-------- Extracted data --------

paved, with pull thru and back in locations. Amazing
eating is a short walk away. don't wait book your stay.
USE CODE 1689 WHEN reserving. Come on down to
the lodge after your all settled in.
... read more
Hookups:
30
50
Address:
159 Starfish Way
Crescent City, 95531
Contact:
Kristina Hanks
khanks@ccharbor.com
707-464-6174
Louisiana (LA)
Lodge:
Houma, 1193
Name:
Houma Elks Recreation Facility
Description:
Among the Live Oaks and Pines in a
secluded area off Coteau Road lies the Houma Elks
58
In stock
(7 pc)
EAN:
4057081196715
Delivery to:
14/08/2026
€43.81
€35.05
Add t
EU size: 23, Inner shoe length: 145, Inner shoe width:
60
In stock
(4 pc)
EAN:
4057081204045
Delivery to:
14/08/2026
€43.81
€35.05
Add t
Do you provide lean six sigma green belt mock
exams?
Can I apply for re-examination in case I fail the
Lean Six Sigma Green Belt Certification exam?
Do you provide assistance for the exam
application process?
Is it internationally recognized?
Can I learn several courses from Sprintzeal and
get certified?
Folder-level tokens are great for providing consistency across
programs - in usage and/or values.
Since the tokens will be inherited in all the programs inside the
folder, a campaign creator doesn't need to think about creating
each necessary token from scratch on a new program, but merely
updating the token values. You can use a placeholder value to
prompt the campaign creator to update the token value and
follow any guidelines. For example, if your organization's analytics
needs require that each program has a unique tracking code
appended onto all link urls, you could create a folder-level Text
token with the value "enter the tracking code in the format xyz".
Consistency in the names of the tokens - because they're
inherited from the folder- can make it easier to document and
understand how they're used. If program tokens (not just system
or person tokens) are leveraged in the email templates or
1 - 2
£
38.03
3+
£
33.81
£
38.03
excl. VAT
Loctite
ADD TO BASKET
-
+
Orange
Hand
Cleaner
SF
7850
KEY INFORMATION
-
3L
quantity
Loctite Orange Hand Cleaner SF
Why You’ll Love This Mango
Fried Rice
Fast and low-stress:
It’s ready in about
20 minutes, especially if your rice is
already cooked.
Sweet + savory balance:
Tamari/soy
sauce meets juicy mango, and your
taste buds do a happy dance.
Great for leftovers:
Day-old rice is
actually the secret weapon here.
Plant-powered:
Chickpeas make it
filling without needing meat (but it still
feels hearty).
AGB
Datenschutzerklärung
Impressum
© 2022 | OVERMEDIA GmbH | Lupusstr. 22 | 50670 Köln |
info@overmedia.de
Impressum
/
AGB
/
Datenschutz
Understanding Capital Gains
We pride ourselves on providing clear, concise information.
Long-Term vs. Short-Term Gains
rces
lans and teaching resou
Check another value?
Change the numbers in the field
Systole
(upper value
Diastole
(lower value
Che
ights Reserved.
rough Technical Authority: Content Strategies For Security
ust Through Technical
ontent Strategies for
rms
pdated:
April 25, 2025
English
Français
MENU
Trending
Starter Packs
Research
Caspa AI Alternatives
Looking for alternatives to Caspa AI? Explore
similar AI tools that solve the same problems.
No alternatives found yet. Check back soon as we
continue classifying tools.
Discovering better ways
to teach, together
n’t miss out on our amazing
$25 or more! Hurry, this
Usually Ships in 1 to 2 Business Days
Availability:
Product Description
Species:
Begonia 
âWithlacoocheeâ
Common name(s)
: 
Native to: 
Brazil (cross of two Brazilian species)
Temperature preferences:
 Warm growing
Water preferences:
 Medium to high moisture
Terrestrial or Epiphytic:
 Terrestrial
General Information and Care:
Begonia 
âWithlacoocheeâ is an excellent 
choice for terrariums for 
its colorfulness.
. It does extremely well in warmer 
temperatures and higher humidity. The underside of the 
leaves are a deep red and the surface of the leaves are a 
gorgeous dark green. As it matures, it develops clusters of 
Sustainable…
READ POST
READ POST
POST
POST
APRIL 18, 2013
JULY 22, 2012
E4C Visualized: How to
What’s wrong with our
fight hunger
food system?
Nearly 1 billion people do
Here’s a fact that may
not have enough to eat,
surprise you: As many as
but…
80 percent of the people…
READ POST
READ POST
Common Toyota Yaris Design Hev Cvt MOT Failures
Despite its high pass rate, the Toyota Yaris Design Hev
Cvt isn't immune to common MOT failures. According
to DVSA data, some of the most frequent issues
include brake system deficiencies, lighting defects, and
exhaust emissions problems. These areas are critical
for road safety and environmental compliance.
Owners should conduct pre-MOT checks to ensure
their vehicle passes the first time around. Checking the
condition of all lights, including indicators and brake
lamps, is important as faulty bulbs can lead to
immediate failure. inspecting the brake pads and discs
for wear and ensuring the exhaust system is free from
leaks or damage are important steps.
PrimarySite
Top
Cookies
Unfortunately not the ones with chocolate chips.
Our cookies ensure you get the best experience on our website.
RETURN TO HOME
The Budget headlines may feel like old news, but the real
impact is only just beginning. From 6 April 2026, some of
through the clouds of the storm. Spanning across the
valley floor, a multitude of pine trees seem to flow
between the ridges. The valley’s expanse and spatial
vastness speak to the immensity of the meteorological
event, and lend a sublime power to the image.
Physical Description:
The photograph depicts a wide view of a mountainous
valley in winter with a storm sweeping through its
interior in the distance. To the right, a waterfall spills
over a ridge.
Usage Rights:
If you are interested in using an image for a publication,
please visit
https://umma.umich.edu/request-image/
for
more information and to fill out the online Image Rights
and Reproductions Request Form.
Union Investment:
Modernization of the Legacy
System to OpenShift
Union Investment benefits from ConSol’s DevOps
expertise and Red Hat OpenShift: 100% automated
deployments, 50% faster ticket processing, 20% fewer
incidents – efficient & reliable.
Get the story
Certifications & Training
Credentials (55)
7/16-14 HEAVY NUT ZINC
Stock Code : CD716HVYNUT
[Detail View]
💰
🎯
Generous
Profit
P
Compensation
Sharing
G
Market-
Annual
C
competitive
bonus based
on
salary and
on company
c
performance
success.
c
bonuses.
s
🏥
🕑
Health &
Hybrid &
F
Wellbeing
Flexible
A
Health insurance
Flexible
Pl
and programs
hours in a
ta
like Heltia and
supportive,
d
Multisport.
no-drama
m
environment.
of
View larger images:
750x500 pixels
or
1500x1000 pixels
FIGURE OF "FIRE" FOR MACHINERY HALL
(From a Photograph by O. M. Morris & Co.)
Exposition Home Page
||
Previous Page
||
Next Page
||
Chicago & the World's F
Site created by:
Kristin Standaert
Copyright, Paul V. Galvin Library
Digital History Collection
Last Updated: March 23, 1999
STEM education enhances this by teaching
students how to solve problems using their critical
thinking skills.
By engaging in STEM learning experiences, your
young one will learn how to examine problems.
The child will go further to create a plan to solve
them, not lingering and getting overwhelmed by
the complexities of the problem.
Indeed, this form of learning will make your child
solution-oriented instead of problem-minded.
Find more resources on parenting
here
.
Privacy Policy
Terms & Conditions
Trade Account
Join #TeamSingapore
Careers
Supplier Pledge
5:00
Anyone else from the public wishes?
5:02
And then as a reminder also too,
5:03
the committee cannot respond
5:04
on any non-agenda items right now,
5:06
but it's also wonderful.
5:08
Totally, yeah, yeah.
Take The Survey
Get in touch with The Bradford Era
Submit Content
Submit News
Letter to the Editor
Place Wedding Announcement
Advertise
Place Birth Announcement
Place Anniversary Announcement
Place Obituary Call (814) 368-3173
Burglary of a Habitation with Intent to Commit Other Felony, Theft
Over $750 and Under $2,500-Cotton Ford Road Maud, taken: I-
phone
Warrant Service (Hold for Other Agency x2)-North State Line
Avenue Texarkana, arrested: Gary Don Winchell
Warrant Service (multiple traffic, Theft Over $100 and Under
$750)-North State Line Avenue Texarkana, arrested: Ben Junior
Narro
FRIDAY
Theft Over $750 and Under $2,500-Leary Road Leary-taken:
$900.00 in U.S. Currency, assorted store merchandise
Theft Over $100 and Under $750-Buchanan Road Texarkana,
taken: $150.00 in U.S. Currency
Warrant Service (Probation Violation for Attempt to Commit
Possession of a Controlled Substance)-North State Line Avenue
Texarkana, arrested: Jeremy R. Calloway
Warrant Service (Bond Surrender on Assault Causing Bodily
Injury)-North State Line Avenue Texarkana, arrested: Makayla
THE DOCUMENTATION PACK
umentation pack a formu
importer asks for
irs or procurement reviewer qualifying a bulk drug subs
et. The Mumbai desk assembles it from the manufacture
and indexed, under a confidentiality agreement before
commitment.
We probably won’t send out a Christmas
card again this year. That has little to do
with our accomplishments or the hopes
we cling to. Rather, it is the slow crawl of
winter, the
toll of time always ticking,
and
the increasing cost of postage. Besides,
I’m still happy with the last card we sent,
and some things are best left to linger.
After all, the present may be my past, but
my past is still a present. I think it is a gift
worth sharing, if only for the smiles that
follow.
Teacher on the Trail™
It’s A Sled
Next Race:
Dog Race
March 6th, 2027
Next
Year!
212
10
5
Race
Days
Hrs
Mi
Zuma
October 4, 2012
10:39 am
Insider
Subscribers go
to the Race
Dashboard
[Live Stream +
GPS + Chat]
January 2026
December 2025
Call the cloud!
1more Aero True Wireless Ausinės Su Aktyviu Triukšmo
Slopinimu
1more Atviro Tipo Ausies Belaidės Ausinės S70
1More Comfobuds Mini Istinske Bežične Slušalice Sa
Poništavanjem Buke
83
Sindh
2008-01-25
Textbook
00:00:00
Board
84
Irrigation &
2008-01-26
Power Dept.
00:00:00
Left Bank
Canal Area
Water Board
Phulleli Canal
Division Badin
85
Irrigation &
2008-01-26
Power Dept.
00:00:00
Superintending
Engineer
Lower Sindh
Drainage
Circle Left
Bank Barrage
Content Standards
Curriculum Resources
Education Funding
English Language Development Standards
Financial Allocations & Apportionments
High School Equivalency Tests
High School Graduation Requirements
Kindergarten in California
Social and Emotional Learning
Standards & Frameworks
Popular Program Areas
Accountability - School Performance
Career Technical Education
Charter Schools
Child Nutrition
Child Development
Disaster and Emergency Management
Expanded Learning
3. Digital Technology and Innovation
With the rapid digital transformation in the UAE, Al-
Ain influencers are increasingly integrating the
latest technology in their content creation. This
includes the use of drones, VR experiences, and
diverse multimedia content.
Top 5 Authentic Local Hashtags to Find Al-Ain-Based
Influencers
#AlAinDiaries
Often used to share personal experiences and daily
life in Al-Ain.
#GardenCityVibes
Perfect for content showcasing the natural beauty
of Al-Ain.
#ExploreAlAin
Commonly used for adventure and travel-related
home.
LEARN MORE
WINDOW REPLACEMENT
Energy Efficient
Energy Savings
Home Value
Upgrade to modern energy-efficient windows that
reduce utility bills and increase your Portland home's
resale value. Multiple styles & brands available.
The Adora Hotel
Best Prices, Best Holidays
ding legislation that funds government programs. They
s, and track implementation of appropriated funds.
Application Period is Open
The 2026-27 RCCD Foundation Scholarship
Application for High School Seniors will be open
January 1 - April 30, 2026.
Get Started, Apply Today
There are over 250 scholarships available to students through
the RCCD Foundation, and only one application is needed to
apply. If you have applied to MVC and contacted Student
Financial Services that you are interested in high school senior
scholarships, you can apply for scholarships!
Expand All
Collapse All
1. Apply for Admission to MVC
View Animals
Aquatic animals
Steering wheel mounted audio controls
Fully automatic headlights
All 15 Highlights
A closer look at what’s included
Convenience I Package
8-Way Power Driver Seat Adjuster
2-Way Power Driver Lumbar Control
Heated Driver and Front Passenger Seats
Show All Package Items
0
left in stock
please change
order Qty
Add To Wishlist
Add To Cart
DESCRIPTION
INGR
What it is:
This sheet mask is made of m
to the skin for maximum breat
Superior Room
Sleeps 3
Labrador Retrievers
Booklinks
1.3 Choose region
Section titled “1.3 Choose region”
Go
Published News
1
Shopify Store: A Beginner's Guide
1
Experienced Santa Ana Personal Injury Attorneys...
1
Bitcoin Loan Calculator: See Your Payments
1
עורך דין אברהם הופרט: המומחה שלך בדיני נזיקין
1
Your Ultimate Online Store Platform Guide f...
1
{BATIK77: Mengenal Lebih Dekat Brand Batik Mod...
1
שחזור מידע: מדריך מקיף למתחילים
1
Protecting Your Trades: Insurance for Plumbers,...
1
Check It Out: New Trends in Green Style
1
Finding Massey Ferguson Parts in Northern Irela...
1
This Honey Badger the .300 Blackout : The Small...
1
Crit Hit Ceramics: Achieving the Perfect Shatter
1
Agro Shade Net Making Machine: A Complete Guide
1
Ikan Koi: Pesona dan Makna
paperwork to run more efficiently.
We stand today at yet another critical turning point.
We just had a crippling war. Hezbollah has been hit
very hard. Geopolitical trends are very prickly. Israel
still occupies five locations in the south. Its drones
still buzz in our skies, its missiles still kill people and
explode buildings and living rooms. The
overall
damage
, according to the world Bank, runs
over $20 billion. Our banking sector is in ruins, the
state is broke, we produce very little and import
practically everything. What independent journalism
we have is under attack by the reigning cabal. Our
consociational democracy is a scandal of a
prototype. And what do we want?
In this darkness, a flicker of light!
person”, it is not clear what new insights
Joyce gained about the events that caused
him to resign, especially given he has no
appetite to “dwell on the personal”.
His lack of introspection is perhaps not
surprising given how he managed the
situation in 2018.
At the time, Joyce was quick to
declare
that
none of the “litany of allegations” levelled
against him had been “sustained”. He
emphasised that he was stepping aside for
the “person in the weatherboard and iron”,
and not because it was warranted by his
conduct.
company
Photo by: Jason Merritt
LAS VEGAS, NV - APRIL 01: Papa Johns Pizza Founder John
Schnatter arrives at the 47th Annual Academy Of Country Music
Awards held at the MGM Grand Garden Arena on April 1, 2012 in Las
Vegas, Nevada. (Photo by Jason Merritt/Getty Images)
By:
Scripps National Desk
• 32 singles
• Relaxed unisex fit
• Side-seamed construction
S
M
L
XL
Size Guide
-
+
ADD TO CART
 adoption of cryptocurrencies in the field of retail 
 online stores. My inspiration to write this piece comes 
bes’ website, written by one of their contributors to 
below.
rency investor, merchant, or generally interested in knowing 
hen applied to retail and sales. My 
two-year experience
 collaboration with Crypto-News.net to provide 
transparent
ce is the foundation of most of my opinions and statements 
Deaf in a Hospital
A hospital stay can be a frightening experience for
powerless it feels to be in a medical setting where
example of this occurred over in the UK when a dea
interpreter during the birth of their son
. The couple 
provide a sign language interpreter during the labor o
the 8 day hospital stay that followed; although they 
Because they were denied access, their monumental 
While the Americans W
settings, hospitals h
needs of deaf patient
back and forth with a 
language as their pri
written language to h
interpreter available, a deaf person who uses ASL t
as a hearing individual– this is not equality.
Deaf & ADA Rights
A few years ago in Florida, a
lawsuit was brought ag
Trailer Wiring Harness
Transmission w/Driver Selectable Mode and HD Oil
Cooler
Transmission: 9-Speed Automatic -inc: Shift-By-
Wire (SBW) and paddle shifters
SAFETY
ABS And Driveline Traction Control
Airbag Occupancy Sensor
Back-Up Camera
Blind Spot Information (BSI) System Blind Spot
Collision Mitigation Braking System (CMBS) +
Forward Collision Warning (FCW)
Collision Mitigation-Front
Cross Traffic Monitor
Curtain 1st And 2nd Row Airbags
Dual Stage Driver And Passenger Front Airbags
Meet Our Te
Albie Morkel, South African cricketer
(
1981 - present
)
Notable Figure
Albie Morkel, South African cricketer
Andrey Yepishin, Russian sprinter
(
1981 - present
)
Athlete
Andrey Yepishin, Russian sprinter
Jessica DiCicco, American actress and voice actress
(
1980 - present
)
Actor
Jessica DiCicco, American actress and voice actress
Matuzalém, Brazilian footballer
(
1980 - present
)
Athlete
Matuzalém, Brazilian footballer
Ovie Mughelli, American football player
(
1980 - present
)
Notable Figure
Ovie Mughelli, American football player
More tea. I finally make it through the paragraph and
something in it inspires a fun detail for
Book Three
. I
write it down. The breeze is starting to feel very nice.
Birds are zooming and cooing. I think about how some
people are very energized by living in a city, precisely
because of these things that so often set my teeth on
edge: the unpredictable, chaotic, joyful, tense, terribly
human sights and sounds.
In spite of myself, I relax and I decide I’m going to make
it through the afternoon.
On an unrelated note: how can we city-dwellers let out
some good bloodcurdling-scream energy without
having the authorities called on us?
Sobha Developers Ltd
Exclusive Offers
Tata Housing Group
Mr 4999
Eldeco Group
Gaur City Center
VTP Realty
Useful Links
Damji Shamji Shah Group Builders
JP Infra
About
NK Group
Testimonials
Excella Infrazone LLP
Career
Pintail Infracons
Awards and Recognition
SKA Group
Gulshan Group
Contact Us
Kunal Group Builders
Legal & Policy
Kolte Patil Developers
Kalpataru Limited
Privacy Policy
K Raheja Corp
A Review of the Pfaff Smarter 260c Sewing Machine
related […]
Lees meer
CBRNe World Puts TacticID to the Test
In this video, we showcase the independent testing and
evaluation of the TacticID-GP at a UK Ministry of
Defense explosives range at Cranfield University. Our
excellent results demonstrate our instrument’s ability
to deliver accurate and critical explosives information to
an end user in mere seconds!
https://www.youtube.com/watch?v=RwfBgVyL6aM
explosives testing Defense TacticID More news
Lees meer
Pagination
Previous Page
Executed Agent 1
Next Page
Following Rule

--------

§ Task goal
Return only the part of the records above that opens with the line containing "We probably won’t send out a Christmas" and closes with the line containing "Top 5 Authentic", ends included.

§ Result for this exercise
We probably won’t send out a Christmas
card again this year. That has little to do
with our accomplishments or the hopes
we cling to. Rather, it is the slow crawl of
winter, the
toll of time always ticking,
and
the increasing cost of postage. Besides,
I’m still happy with the last card we sent,
and some things are best left to linger.
After all, the present may be my past, but
my past is still a present. I think it is a gift
worth sharing, if only for the smiles that
follow.
Teacher on the Trail™
It’s A Sled
Next Race:
Dog Race
March 6th, 2027
Next
Year!
212
10
5
Race
Days
Hrs
Mi
Zuma
October 4, 2012
10:39 am
Insider
Subscribers go
to the Race
Dashboard
[Live Stream +
GPS + Chat]
January 2026
December 2025
Call the cloud!
1more Aero True Wireless Ausinės Su Aktyviu Triukšmo
Slopinimu
1more Atviro Tipo Ausies Belaidės Ausinės S70
1More Comfobuds Mini Istinske Bežične Slušalice Sa
Poništavanjem Buke
83
Sindh
2008-01-25
Textbook
00:00:00
Board
84
Irrigation &
2008-01-26
Power Dept.
00:00:00
Left Bank
Canal Area
Water Board
Phulleli Canal
Division Badin
85
Irrigation &
2008-01-26
Power Dept.
00:00:00
Superintending
Engineer
Lower Sindh
Drainage
Circle Left
Bank Barrage
Content Standards
Curriculum Resources
Education Funding
English Language Development Standards
Financial Allocations & Apportionments
High School Equivalency Tests
High School Graduation Requirements
Kindergarten in California
Social and Emotional Learning
Standards & Frameworks
Popular Program Areas
Accountability - School Performance
Career Technical Education
Charter Schools
Child Nutrition
Child Development
Disaster and Emergency Management
Expanded Learning
3. Digital Technology and Innovation
With the rapid digital transformation in the UAE, Al-
Ain influencers are increasingly integrating the
latest technology in their content creation. This
includes the use of drones, VR experiences, and
diverse multimedia content.
Top 5 Authentic Local Hashtags to Find Al-Ain-Based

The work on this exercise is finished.